» **DOCUMENT TEXT**:
However, absent any strong desire to write your own operating system, Rust still is an interesting language to explore, largely by virtue of its approach to raw pointer semantics - because Rust doesn't run with a garbage collector, memory ownership semantics take a front seat in the language, just as they do with C or C++. However, Rust doesn't require explicit release calls (such as free or delete from C or C++), and instead uses a clever combination of syntax and semantics to allow the compiler to enforce safety without compromising speed (or relying upon a runtime, which would also potentially hurt its speed).

Enough chit-chat; let's get Rusty.

Installing

Getting Rust onto your system is pretty trivial; being a system language, Rust consists principally of a compiler (along with a build system, which you'll see shortly) and standard library system, and no other runtime footprint. This means that Rust applications, once built, are specific to the platform on which they were compiled, similar to C/C++ or other natively-compiled programs. Obtaining the compiler is a simple matter of wandering on over to the Rust website (https://www.rust-lang.org) and clicking the Install button - it uses browser magic to decide what system you're on, and sends the appropriate download your way. Barring that, go to https://www.rust-lang.org/downloads.html and choose the appropriate one for the platform on which the Rust toolchain will be built.

For Windows, Rust offers two installers; one designed to work with the GNU GCC toolchain on Windows (MSYS, to be specific), and one designed to work with Visual Studio. Given that many CODE readers already have Visual Studio installed, that's probably the better choice most of the time.

Once installed, check to see that the Rust toolchain is on the PATH by running the Rust compiler, rustc, with its version flag, like this:

rustc --version

At this point, the compiler will respond (very quickly!) with its current version number; as of May 26, 2016, that version is 1.9.0. Now you have Rust on your system, you've run rustc for the last time, and you're ready to go with the world's simplest Rust program.

Hello, Rust

That last sentence may have come across a little confusing - a compiled language like Rust should be calling the compiler all the time, so… what gives? Idiomatically, the designers of Rust decided that the build and package system would be a part of the standard toolchain, rather than a separate entity, so right from the beginning, Rust programmers are taught to make use of cargo, the Rust packaging and build system. It's what's used to create a Rust project, build it, and even run it during development.

» **INPUT ROWS**:
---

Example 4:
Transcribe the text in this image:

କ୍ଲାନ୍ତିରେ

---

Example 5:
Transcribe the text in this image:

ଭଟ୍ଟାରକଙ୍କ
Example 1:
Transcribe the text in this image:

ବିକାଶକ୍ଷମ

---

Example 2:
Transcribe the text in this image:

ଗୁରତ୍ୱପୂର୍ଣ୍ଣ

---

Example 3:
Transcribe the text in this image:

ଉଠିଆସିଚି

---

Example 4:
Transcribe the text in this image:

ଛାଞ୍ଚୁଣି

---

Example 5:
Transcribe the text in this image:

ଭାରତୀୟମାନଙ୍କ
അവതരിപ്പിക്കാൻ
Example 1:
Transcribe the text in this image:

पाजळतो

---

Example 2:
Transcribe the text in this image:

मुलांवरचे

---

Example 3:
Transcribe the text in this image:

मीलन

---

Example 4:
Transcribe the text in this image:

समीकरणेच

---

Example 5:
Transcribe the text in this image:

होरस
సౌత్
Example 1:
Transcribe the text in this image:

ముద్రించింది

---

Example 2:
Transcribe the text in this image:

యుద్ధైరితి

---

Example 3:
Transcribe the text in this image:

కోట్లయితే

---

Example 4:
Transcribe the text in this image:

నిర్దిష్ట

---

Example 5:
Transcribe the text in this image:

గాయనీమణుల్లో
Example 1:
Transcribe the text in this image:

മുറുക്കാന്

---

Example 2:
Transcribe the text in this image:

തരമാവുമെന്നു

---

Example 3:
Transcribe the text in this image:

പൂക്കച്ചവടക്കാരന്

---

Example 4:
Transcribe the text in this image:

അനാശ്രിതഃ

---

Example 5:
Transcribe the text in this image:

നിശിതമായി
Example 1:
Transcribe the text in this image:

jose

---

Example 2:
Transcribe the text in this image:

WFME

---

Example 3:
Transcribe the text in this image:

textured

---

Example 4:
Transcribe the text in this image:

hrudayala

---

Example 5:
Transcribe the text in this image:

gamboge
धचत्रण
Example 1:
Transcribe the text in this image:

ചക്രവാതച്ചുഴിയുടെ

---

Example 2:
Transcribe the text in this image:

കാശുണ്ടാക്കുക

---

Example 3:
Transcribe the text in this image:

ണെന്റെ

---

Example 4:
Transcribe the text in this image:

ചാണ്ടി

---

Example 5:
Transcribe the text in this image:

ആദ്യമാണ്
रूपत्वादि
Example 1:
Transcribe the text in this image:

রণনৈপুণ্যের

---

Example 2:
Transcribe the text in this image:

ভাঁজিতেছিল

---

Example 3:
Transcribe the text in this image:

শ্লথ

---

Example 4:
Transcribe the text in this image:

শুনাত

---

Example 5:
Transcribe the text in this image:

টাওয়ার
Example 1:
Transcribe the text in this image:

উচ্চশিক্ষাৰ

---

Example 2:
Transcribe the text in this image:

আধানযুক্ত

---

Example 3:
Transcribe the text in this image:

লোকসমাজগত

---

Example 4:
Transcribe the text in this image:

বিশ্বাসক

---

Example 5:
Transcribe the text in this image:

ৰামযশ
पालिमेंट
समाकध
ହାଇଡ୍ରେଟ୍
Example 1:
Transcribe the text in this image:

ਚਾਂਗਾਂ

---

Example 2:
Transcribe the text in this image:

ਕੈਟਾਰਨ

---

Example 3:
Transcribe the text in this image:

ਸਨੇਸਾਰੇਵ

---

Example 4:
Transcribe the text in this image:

» **TASKS TO CARRY OUT**:
a. For each statement below, say whether it agrees with the Rust text, answering yes or no and quoting the words of the text that decide it: (i) Rust runs with a garbage collector; (ii) Rust offers two installers for Windows; (iii) as of May 26, 2016, the compiler's version is 1.9.0.
b. Retype everything in the rows from their first line down to the line containing "ଗୁରତ୍ୱପୂର୍ଣ୍ଣ". Include both ends.
The rows have nothing to do with the Rust text.

» **PER-TASK ANSWERS**:
a.
(i) No: "because Rust doesn't run with a garbage collector"
(ii) Yes: "For Windows, Rust offers two installers"
(iii) Yes: "as of May 26, 2016, that version is 1.9.0"

b.
---

Example 4:
Transcribe the text in this image:

କ୍ଲାନ୍ତିରେ

---

Example 5:
Transcribe the text in this image:

ଭଟ୍ଟାରକଙ୍କ
Example 1:
Transcribe the text in this image:

ବିକାଶକ୍ଷମ

---

Example 2:
Transcribe the text in this image:

ଗୁରତ୍ୱପୂର୍ଣ୍ଣ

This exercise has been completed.